Иногда после спектакля «Дальше — тишина» я заглядывал за кулисы — к Раневской. Она одна в гримуборной, в наступившей тишине. Безмерно усталая. Как-то горестно и счастливо просветленная. Вся еще охваченная волнением. Как прекрасно бывает в эти минуты ее лицо. Я вспоминаю женские портреты Рембрандта, в которых художнику удавалось запечатлеть мгновенье и всю жизнь человека. Ты медленно — словно во Времени — отходишь, отдаляешься от портрета рембрандтовской «Старушки», и наступает «оптическое волшебство» — стираются, тают морщины, горестные складки, исчезает старость, усталость, печаль, и вот перед тобой блистает молодое, прекрасное лицо женщины, еще не изведавшей многих-многих лет жизни, и дальше — точно в дымке, в грезе — светится самая юность, как видно, бессмертная, неувядающая!.. Так и лицо Раневской в эти мгновения. Точно перед тобой распахивается сказочный коридор времени и на ночном перроне, вкруг него, где только что расстались навсегда старая Люси Купер со своим мужем, реют образы, души людей: и странная миссис Сэвидж, и гордая, непреклонная Бабушка из спектакля «Деревья умирают стоя», и беззащитная, сломленная жестокостью ближних Верди из «Лисичек»…
…Однажды я упрашивал по телефону Фаину Георгиевну назначить мне свидание и поговорить о кинокомедии.

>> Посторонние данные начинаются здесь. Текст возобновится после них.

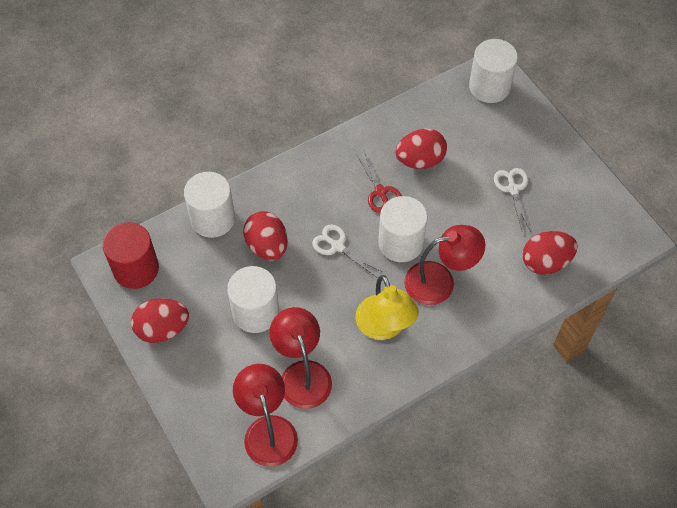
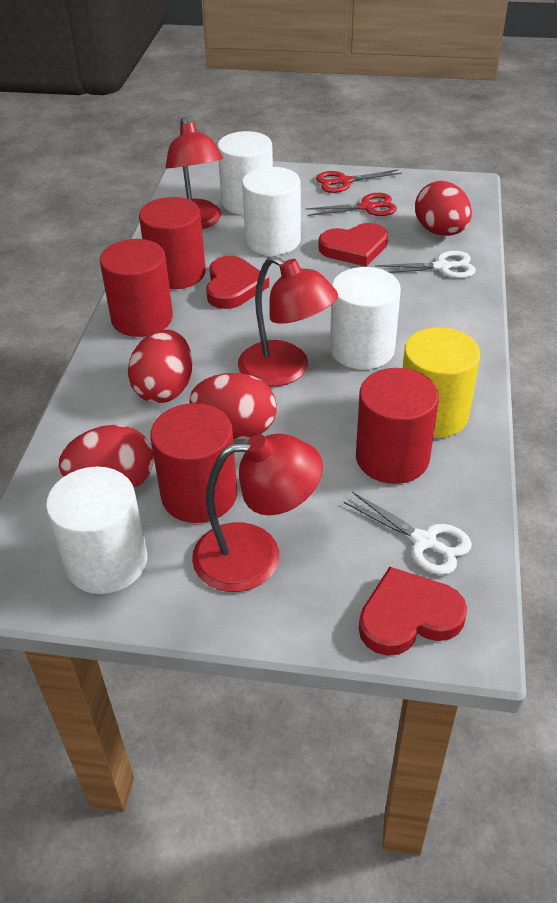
red cylinder: 1 -> 4
red heart: 0 -> 3
red scissors: 1 -> 2
yellow cylinder: 0 -> 1
yellow lamp: 1 -> 0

— Что говорить, голубчик?! — восклицала она в трубку. — Ну что я могу вам сказать?.. Знаете, я ничего не понимаю в этом. Лучше приходите, просто попьем чай.
Я твердил о важности темы, о задании редакции, даже пробовал, заикаясь, объяснить Раневской, что же такое комедия.
— Понимаю, голубчик, — поблагодарила актриса.
…Я много раз уговаривал Фаину Георгиевну, чтобы она записала свои прекрасные рассказы.
— Нет-нет, — всякий раз отвечала она. — Я не имею права говорить о том, что думали и чувствовали другие люди. Как знать, хотели бы они этого?.. Три года я писала книгу и порвала ее. Страницы усеяли всю комнату, как белые мертвые птицы. Я нашла объяснение у Стендаля: если у человека есть сердце, он не хочет, чтобы его жизнь бросалась в глаза.
Но кое-что удалось записать мне.
В рассказах Раневской распахиваются дали прожитых лет. Годы актерских странствий. Встречи со многими замечательными людьми. То Маяковский, суровый, озабоченный, стоит у окна, молча, нахмурившись читает какие-то записки и тотчас их рвет, то отворяется дверь кондитерской, где Раневская и знаменитая балерина Гельцер пьют шоколад, и входит в котелке молодой изящный поэт Мандельштам, то раскрывается дверь больничной палаты и входит Шостакович с пакетом в руках: «Я позвонил домой, мне принесли пластинки с моими квартетами, здесь есть и Восьмой, который вам полюбился»… В этих удивительных, редкостных теперь воспоминаниях перекрещиваются многие дороги искусства, вспыхивают яркие, живо схваченные портреты людей… И каких людей!
— В Леонтьевском переулке я увидела пролетку, в которой проезжал Станиславский. Бросилась за ним, посылая воздушные поцелуи и крича: «Мальчик! Мальчик дорогой!» Он привстал, расхохотался (я горжусь, что его рассмешила) и показал рукой, чтобы я ушла… Буду умирать, и в каждом глазу у меня будет Станиславский в роли Крутицкого. Станиславский был в нашем деле такое же чудо, как Пушкин в поэзии.
— Для меня всегда светлым примером актерской скромности был и остается Василий Иванович Качалов. Помню, как вернулся он однажды из театра домой (мне случилось быть у него в гостях), чем-то ужасно подавленный, расстроенный. Мы сели обедать. Василий Иванович старался держаться как обычно, не выказывая никак своего настроения. А потом вдруг сказал как-то очень растерянно, горько: «Я больше не играю в „Трех сестрах“. Меня сняли с роли Вершинина». И, помолчав, добавил: «Что ж, наверное, это справедливо. Болдуман моложе и красивее меня». Это был Качалов. Великий артист.
— Михоэлс, Корнейчук и я. Ужин в «Континентале» — гостинице в Киеве. Ужин затянулся до рассвета. Я любуюсь Михоэлсом, он шутит, смешит, но вдруг делается печальным, я испытываю чувство влюбленной, я не отрываю глаз от его чудесного лица. Уставшая девушка-подавальщица приносит очередное что-то вкусное. Михоэлс расплачивается и дарит подавальщице сто рублей — в то время, перед войной, большие деньги. Я с удивлением смотрю на С. М. Он шепчет, наклонившись ко мне: «Знаете, дорогая моя, пусть она думает, что я сумасшедший». Я говорю: «Боже мой, как я люблю вас».